What a woman! Makes my old heart pound just to think about her. Beautiful brown and white hair, big eyes, nose that tapers down to a point (not quite as good as mine, but so what?), and nice ears that flap when she runs. Only trouble is that she’s crazy about a spotted bird dog, without a doubt the ugliest, dumbest, worthlessest cur I ever met. What could be uglier than a spotted short-haired dog with a long skinny tail? And what could be dumber or more worthless than a dog that goes around chasing birds?

They call him Plato. I don’t know why, except maybe because his eyes look like plates half the time, empty plates. He don’t know a cow from a sow, but do you think that makes him humble? No sir. He thinks that bird-chasing is hot stuff. What really hurts, though, is that Beulah seems to agree. Don’t understand that woman, but I dream about her a lot. Anyway, where was I? Under the gas tanks, catching up on my sleep. All at once Drover was right there beside me, jumping up and down and giving off that high-pitched squeal of his that kind of bores into your eardrums. You can’t ignore him when he does that.

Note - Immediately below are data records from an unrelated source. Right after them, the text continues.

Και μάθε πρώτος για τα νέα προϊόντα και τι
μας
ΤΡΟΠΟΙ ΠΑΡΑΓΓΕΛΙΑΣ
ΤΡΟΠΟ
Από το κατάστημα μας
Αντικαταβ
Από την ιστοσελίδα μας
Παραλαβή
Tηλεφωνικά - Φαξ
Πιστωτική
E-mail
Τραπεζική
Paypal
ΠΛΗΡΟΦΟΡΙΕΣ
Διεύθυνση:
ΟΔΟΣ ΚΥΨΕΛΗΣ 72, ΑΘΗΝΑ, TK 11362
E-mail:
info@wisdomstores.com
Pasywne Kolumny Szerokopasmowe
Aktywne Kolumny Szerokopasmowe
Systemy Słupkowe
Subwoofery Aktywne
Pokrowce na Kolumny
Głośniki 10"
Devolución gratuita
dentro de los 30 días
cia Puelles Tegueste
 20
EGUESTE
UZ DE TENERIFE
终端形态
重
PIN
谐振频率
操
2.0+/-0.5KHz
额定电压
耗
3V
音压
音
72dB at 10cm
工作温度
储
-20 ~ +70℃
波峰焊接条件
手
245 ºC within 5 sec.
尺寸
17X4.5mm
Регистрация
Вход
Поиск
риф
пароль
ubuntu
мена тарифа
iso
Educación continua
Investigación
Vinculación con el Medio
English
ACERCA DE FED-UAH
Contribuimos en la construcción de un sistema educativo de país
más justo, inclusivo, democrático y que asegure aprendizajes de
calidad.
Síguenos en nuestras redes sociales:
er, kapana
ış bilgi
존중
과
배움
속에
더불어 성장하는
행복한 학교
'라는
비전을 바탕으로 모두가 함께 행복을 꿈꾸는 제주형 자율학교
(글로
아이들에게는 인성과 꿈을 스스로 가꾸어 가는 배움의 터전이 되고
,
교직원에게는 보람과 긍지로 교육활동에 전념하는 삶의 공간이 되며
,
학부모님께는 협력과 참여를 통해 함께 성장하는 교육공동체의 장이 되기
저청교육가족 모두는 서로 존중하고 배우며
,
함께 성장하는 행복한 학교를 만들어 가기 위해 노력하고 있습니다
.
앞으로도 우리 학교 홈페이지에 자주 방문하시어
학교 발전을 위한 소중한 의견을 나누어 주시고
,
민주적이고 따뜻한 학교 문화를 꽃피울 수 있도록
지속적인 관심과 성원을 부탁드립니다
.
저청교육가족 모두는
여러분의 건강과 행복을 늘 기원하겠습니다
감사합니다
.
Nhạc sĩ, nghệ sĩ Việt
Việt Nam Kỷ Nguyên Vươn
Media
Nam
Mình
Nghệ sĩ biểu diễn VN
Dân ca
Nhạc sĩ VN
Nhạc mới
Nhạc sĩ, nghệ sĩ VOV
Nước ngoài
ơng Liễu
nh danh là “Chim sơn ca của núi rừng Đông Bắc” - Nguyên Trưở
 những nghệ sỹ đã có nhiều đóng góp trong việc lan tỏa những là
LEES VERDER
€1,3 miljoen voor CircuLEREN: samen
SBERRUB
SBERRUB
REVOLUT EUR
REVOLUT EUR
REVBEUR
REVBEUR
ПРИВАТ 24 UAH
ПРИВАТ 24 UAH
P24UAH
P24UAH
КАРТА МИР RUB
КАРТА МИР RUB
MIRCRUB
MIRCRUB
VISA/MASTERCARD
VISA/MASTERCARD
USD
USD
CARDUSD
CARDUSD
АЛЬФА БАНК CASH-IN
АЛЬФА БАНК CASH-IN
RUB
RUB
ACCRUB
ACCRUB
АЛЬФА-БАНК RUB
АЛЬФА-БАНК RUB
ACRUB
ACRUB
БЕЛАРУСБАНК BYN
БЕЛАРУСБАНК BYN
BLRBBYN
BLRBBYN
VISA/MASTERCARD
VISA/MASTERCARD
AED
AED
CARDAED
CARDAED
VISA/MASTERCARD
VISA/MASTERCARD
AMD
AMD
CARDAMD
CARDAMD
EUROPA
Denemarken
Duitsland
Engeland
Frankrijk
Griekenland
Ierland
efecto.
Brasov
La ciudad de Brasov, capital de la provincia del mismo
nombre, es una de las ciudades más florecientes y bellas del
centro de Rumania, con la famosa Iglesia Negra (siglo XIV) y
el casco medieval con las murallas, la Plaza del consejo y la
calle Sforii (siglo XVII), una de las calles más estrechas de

Well, I throwed open one eye, kept the other one shut so that I could get some halfway sleep. "Will you please shut up?" "Hank, oh Hankie, it’s just terrible, you wouldn’t believe, hurry and wake up, I seen his tracks down on the creek, get up before he escapes!" I throwed open the other eye, pushed myself up, and went nose-to-nose with the noisemaker. "Quit hopping around. Quit making all that racket. Hold still and state your business." "Okay Hank, all right, I’ll try." He tried and was none too successful, but he did get the message across. "Oh Hank, there’s been a killing, right here on the ranch, and we slept through it!" "Huh?" I was coming awake by then, and the word killing sent a jolt clean out to the end of my tail. "Who’s been killed?" "They hit the chickenhouse, Hank. I don’t know how they got in but they did, busted in there and killed one of those big leghorn hens, killed her dead, Hank, and oh, the blood!" Well, that settled it. I had no choice but to go back on duty. A lot of dogs would have just turned over and gone back to sleep, but I take this stuff pretty serious.

We trotted up to the chickenhouse, and Drover kept jumping up and down and talking. "I found some tracks down by the creek. I’m sure they belong to the killer, Hank, I’m just sure they do." "What kind of tracks?" "Coyote." "Hmm." We reached the chickenhouse and, sure enough, there was the hen lying on the ground, and she was still dead. I walked around the body, sniffing it good and checking the signs. I noticed the position of the body and memorized every detail. The hen was lying on her left side, pointing toward the northeast, with one foot out and the other one curled up under her wing. Her mouth was open and it appeared to me that she had lost some tail feathers. "Uh-huh, I’m beginning to see the pattern." "What, tell me, Hank, who done it?" "Not yet. Where’d you see them tracks?" There weren’t any tracks around the corpse, ground was too hard. Drover took off in a run and I followed him down into the brush along the creek.

He stopped and pointed to some fresh tracks in the mud. "There they are, Hank, just where I found them. Are you proud of me?" I pushed him aside and studied the sign, looked it over real careful, sniffed it, gave it the full treatment. Then I raised up.